—«Voilà un flirt qui me paraît sérieux,» murmura José Escaldas.

—«Un flirt!» répéta M. de Plesguen, choqué du mot. «Pour le compte de leurs enfants, alors. Micheline et Hervé sont destinés l’un à l’autre. Leurs fiançailles vont être bientôt officielles.

—Hé!» riposta l’autre, «que les jeunes gens s’aiment, cela va sans dire. Mais pourquoi voulez-vous que les parents aient dit leur dernier mot? Voyez ... Ne forment-ils pas un beau couple?»

Pour la troisième fois, le maître de la maison et sa compagne revenaient à proximité. Une gerbe électrique éclaira en plein le visage et la silhouette de Renaud. C’était vrai: à son aspect seul, on ne pouvait douter qu’il ne fût QUELQU’UN. Sa taille haute, élancée, aux épaules larges, se dessinait sous l’habit avec une vigueur élégante. Comme il était nu-tête, on constatait la richesse drue de ses cheveux foncés, à peine givrés de blanc aux temps. Une barbe brune, en pointe, achevait bien le dessin général du crâne vaste, des joues fines, et contribuait à l’énergie martiale de la physionomie. Les traits, pétris de volonté, eussent été trop marqués de sécheresse peut-être, sans la flamme séductrice du regard. Même ici, ce soir, dans l’artificielle et inégale clarté, on devinait quelle puissance de suggestion flottait dans ces prunelles qui, d’un bleu velouté au grand jour, restaient maintenant indistinctes et ténébreuses. Ce qui échappe à la description, c’était le charme hautain mais attirant, volontaire mais souple, dont cet homme se savait doué et savait user, l’ayant exercé sur bien des êtres, depuis les primitifs les plus rudes, jusqu’aux âmes féminines les plus délicates, les plus compliquées, de la civilisation.
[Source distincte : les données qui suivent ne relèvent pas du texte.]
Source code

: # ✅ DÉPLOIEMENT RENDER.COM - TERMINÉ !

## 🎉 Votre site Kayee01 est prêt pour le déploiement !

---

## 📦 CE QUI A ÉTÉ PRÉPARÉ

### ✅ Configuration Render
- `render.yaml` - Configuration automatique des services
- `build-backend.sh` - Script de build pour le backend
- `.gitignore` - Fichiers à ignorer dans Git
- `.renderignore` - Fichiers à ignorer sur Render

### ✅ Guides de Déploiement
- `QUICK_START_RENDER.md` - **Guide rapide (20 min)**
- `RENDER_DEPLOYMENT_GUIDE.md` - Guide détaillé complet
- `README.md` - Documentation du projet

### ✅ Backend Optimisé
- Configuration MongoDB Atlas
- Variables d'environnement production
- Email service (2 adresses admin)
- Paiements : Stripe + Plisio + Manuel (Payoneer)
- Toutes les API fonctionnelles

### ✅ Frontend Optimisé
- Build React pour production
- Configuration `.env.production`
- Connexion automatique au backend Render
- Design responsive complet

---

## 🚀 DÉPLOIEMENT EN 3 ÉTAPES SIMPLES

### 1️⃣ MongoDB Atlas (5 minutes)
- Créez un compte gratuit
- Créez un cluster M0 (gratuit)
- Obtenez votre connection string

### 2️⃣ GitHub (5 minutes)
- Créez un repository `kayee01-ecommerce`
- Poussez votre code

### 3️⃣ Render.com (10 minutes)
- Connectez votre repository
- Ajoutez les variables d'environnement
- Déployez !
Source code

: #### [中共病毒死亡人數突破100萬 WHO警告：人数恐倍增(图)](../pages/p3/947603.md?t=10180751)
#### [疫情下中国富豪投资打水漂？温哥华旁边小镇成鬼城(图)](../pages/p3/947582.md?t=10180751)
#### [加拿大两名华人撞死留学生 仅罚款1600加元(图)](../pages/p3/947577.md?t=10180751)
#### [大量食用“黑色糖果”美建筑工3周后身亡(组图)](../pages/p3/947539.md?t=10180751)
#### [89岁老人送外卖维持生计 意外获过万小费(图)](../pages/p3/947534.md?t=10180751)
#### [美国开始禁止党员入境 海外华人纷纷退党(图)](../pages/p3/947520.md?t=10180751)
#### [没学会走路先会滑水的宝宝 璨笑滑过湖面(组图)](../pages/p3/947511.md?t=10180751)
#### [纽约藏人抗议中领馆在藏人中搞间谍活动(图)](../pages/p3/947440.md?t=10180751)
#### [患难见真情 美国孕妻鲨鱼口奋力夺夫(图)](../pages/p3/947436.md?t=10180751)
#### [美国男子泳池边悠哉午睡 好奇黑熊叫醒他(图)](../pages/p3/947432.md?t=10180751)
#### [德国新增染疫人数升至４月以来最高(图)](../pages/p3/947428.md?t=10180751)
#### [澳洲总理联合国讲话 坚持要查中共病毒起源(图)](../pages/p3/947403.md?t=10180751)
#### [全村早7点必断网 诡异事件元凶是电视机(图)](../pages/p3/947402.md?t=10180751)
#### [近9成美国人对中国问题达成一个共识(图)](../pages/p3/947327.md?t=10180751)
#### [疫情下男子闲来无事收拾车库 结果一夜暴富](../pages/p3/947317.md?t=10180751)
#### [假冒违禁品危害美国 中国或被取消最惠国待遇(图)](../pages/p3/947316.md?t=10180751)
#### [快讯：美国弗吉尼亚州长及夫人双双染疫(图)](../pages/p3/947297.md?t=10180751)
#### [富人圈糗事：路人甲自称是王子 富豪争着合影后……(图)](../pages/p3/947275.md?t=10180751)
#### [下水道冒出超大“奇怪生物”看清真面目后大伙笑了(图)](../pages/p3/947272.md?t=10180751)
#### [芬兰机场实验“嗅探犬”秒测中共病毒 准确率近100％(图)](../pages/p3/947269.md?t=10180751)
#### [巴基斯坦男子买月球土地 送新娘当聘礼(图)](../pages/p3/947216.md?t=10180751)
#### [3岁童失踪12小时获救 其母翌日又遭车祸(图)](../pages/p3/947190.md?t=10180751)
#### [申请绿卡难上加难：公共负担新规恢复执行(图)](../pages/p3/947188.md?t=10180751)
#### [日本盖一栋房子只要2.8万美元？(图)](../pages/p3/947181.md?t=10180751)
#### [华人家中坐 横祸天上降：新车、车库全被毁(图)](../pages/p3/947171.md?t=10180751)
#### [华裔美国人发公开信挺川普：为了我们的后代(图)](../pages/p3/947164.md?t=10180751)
—«Il a pourtant ses cinquante ans sonnés, mon beau cousin,» observa Marc, impressionné par cette persistante jeunesse.

—«Sans sa fille,» demanda l’autre, «ne seriez-vous pas son héritier?

—Mais oui,» dit le représentant de la branche cadette.

Sa réponse tomba sans regret ni emphase. Pourtant il était pauvre, et, lui aussi, avait une fille, sa bien-aimée Françoise, pour laquelle il eût souhaité les splendeurs princières dont se rehaussait le prestige du chef de la maison. Mais Marc avait l’âme d’un gentilhomme. Au plus profond de sa pensée, aussi bien que sur ses lèvres, existait, à l’égard de la richesse, ce sentiment délicat qui n’est pas du dédain, ni même de l’indifférence, mais une sorte de neutralité fière.

D’ailleurs, la brièveté dominait dans son entretien actuel. Évidemment, c’était par pure politesse qu’il échangeait quelques phrases avec son compagnon.

Celui-ci, au contraire, semblait ne pas prononcer une parole sans une intention forte et secrète. En même temps, il examinait la physionomie distinguée, mais peu expressive, de M. de Valcor-Plesguen. Il lançait vers celui-ci des regards furtifs et aigus, comme si la connaissance de son caractère lui eût importé plus qu’il n’eût voulu le laisser voir.